John Graham leaned against the picket fence and watched intently the white figure until Susie Wilson disappeared. The talk with her had more than half sobered him.

“And now for business,” he muttered, turning through the open gate toward the house. He stopped suddenly with amazement.

“Well, what the Devil! every window from cellar to attic ablaze with light. And the old scoundrel has always kept it dark as the grave.”

He seated himself on a rustic bench in the shadows to await the lapse of the hour he had promised Susie, and pondered more carefully the plan of personal vengeance against Butler which was now rapidly shaping itself in his mind. That he had the power, as chief of the dreaded Ku Klux Klan, to execute it was not to be doubted.
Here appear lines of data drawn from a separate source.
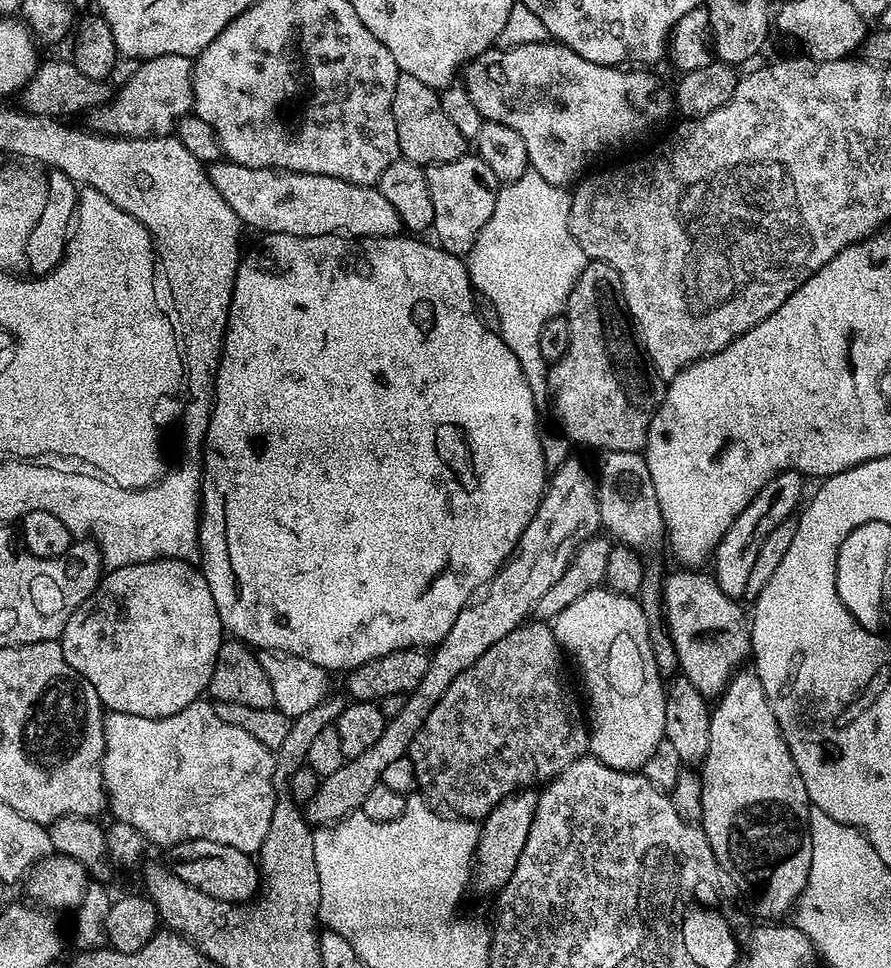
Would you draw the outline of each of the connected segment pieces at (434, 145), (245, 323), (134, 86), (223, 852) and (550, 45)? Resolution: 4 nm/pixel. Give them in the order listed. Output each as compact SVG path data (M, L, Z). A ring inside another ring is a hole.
M400 73L398 86L394 88L394 126L398 126L398 146L400 155L405 160L421 166L445 164L458 160L466 152L466 141L458 132L458 126L446 118L446 110L442 110L440 92L426 86L414 78L414 74Z
M270 232L270 233L267 233L267 234L264 234L264 235L261 235L261 236L260 236L260 237L259 237L259 239L260 239L260 245L258 245L258 246L257 246L257 248L252 248L252 249L250 249L250 250L249 250L249 252L248 252L248 249L247 249L247 251L245 251L245 252L244 252L244 253L243 253L243 255L241 255L241 257L240 257L240 265L239 265L239 266L238 266L238 270L237 270L237 271L236 271L236 277L235 277L235 278L234 278L234 294L233 294L233 295L232 295L232 301L231 301L231 302L230 302L230 306L229 306L229 307L228 307L228 325L227 325L227 326L226 326L226 334L225 334L225 335L224 335L224 345L223 345L223 346L222 346L222 354L221 354L221 355L220 355L220 365L219 365L219 366L218 366L218 370L217 370L217 371L216 371L216 394L215 394L215 397L214 397L214 399L213 399L213 401L212 401L212 417L211 417L211 418L210 418L210 426L209 426L209 427L208 427L208 429L207 429L207 430L206 430L206 434L205 434L205 435L204 435L204 442L203 442L203 445L202 445L202 479L201 479L201 480L200 480L200 491L199 491L199 494L200 494L200 558L199 558L199 561L198 561L198 564L199 564L199 567L200 567L200 568L201 568L201 569L202 569L202 571L203 571L203 573L204 573L204 577L205 577L205 578L206 578L206 582L207 582L207 583L208 583L208 585L209 585L209 586L210 586L210 594L214 594L214 606L218 606L218 618L219 618L219 619L220 619L220 621L222 621L222 622L223 622L223 623L224 623L224 631L225 631L225 633L228 633L228 634L231 634L231 635L232 635L232 636L233 636L233 637L235 637L235 639L237 639L237 640L239 640L239 641L241 641L241 642L243 642L243 643L245 643L245 644L247 644L247 645L249 645L249 646L251 646L251 647L252 647L252 648L253 648L253 649L256 649L256 650L267 650L267 651L269 651L269 652L287 652L287 653L288 653L288 655L289 655L289 656L301 656L301 657L302 657L302 658L306 658L306 659L307 659L307 660L309 660L309 661L310 661L310 662L314 662L314 663L315 663L315 664L317 664L317 665L318 665L318 666L322 666L322 667L323 667L323 668L326 668L326 669L328 669L328 671L329 671L329 673L332 673L332 674L336 674L336 672L340 672L340 671L342 671L342 672L341 672L341 673L343 673L343 672L344 672L344 671L345 671L345 670L351 670L351 669L353 669L353 668L357 668L357 667L358 667L358 666L362 666L362 665L363 665L363 664L365 664L365 663L366 663L366 662L370 662L370 661L371 661L371 660L373 660L373 659L374 659L374 658L382 658L382 657L383 657L383 656L385 656L385 655L386 655L386 654L394 654L394 653L395 653L395 652L397 652L397 651L398 651L398 650L402 650L402 649L403 649L403 648L418 648L418 649L421 649L421 650L428 650L428 649L431 649L431 648L432 648L432 647L433 647L433 646L435 646L435 645L437 645L437 644L440 644L440 643L442 643L442 642L443 642L443 640L444 640L444 639L445 639L445 638L446 638L446 634L450 634L450 628L451 628L451 627L452 627L452 626L454 626L454 620L455 620L455 619L456 619L456 618L458 618L458 614L459 614L459 613L460 613L460 611L462 611L462 609L463 609L463 608L464 608L464 607L465 607L465 606L466 606L466 605L468 605L468 601L469 601L469 600L471 600L471 599L473 599L473 596L474 596L474 594L476 594L476 593L479 593L479 591L480 591L480 589L481 589L481 588L483 588L483 587L484 587L484 585L485 585L485 584L487 584L487 583L488 583L488 581L489 581L489 580L491 580L491 579L492 579L492 577L493 577L493 576L495 576L495 574L496 574L496 571L498 571L498 569L499 569L499 568L500 568L500 567L501 567L501 566L503 566L503 564L505 564L505 563L506 563L506 562L507 562L507 560L508 560L508 557L509 557L509 556L511 556L511 555L512 555L512 553L513 553L513 552L515 552L515 551L516 551L516 543L518 543L518 542L519 542L519 540L520 540L520 539L521 539L521 538L522 538L522 534L523 534L523 533L524 533L524 531L525 531L525 530L526 530L526 526L527 526L527 525L528 525L528 523L529 523L529 522L530 522L530 518L534 518L534 514L535 514L535 513L536 513L536 511L537 511L537 510L538 510L538 506L539 506L539 505L540 505L540 499L541 499L541 498L543 498L543 496L544 496L544 489L545 489L545 487L546 487L546 472L545 472L545 476L544 476L544 444L543 444L543 442L542 442L542 441L540 441L540 416L539 416L539 414L538 414L538 413L536 413L536 411L538 411L538 405L537 405L537 402L536 402L536 399L535 399L535 398L534 398L534 394L533 394L533 393L532 393L532 391L531 391L531 390L530 390L530 386L529 386L529 385L528 385L528 383L527 383L527 382L526 382L526 378L525 378L525 377L524 377L524 375L523 375L523 374L522 374L522 366L518 366L518 358L514 358L514 350L510 350L510 346L506 346L506 342L505 342L505 341L504 341L504 340L503 340L503 338L502 338L502 337L501 337L501 336L500 336L500 333L499 333L499 332L491 332L491 331L490 331L490 330L489 330L489 329L488 329L488 328L487 328L487 327L486 327L486 326L485 326L485 324L484 324L484 323L483 323L483 322L482 322L482 321L481 321L481 320L480 320L480 316L479 316L479 314L477 314L477 313L476 313L476 312L475 312L475 310L474 310L474 289L473 289L473 287L472 287L472 279L471 279L471 278L470 278L470 277L468 277L468 265L467 265L467 263L465 263L465 261L464 261L464 260L463 260L463 259L461 259L461 257L459 257L459 256L456 256L456 255L455 255L455 254L453 254L453 252L448 252L448 251L447 251L447 250L445 250L445 248L441 248L441 247L439 247L439 246L437 246L437 245L436 245L436 244L435 244L435 243L432 243L432 244L433 244L433 245L432 245L432 244L423 244L423 242L422 242L422 241L420 241L420 240L423 240L423 239L420 239L420 238L413 238L413 237L412 237L412 236L411 236L411 235L408 235L408 234L401 234L401 235L398 235L398 236L358 236L358 237L354 237L354 236L341 236L341 235L339 235L339 234L337 234L337 235L335 235L335 236L291 236L291 235L290 235L290 234L286 234L286 233L285 233L285 232Z
M162 54L158 58L137 63L131 69L129 76L132 77L120 89L115 89L112 99L101 108L94 108L87 113L87 127L101 136L123 136L125 140L152 140L155 136L169 135L180 119L193 111L192 65L193 61L189 57L178 54Z
M187 840L171 845L167 852L166 863L170 871L178 874L186 886L194 886L194 890L202 890L202 894L210 894L210 898L239 904L251 901L261 891L262 877L257 861L247 852L234 850L234 846L222 846L222 842Z
M545 42L543 44L523 44L522 46L514 46L513 48L493 46L489 48L487 52L483 52L481 56L474 57L473 60L466 65L462 72L462 83L464 89L474 98L474 104L478 106L478 110L482 113L485 120L502 122L506 126L510 126L510 130L518 130L522 142L526 142L528 163L531 171L542 174L542 178L546 178L546 182L550 182L551 184L572 186L589 171L588 163L590 163L599 152L604 152L607 148L616 148L619 144L626 143L627 140L636 140L643 132L650 131L655 124L662 123L668 115L673 115L673 89L669 87L669 85L667 88L658 77L651 76L648 72L651 71L625 70L623 67L613 66L611 64L586 62L586 58L582 58L582 54L574 54L574 50L570 50L564 44L559 42Z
The Invisible Empire obeyed his word without a question.

Tender memories of his childhood began to flood his soul. Beneath these trees he had spent the happiest days of life—the charmed life of the old régime. He could see now the stately form of his mother moving among its boxwood walks directing the work of her slaves.

He had not been there before since the day her body was carried from the hall five years ago and laid to rest in the family vault in the far corner of the lawn. Ah, that awful day! Could he ever forget it? The day old Butler brought his deputy marshals and evicted his father and mother from the home they loved as life itself!

The Graham house had always been a show place in the town of Independence. Built in 1840, by John’s grandfather, Robert Graham, the eccentric son of Colonel John Graham of Revolutionary fame, it was a curious mixture of Colonial and French architecture. The French touches were tributes to the Huguenot ancestry of his grandmother.

The building crowned the summit of a hill and was surrounded by twenty-five acres of trees of native growth beneath which wound labyrinths of walks hedged by boxwood. Its shape was a huge, red brick rectangle, three and a half stories in height, with mansard roof broken by quaint projecting French windows. On three sides porches had been added, their roof supported by small white Colonial columns. The front door, of pure Colonial pattern, opened directly into a great hall of baronial dimensions, at the back of which a circular stairway wound along the curved wall.

The attic story was lighted by the windows of an observatory. From the hall one could thus look up through the galleries of three floors and the slightest whisper from above was echoed with startling distinctness. The strange noises which the Negro servants had heard floating down from these upper spaces had been translated into ghost stories which had grown in volume and picturesque distinction with each succeeding generation. The house had always been “haunted.”

The family vault in the remotest corner of the lawn was built of solid masonry sunk deep into the hillside. Its iron doors, which were never locked, opened through a mass of tangled ivy and honeysuckle climbing in all directions over the cedars and holly which completely hid its existence.